▼

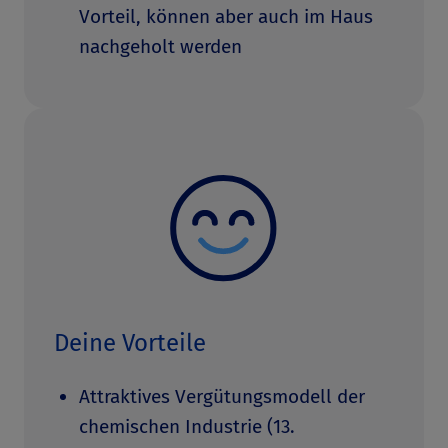
Vorteil, können aber auch im Haus
nachgeholt werden
Deine Vorteile
Attraktives Vergütungsmodell der
chemischen Industrie (13.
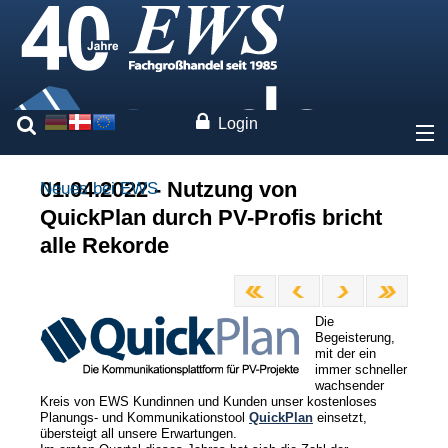
Login
Über uns
01.04.2022 - Nutzung von
Neues bei EWS
QuickPlan durch PV-Profis bricht
Preise
alle Rekorde
Unsere Marken
Die
Leistungen
Begeisterung,
mit der ein
immer schneller
Fachwissen
wachsender
Kreis von EWS Kundinnen und Kunden unser kostenloses
Planungs- und Kommunikationstool
QuickPlan
einsetzt,
übersteigt all unsere Erwartungen.
Kontakt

▲

> Required action
No picture belongs in the answer, but every word of the records above does, exactly as given.

> Task result
Vorteil, können aber auch im Haus
nachgeholt werden
Deine Vorteile
Attraktives Vergütungsmodell der
chemischen Industrie (13.
Login
Über uns
01.04.2022 - Nutzung von
Neues bei EWS
QuickPlan durch PV-Profis bricht
Preise
alle Rekorde
Unsere Marken
Die
Leistungen
Begeisterung,
mit der ein
immer schneller
Fachwissen
wachsender
Kreis von EWS Kundinnen und Kunden unser kostenloses
Planungs- und Kommunikationstool
QuickPlan
einsetzt,
übersteigt all unsere Erwartungen.
Kontakt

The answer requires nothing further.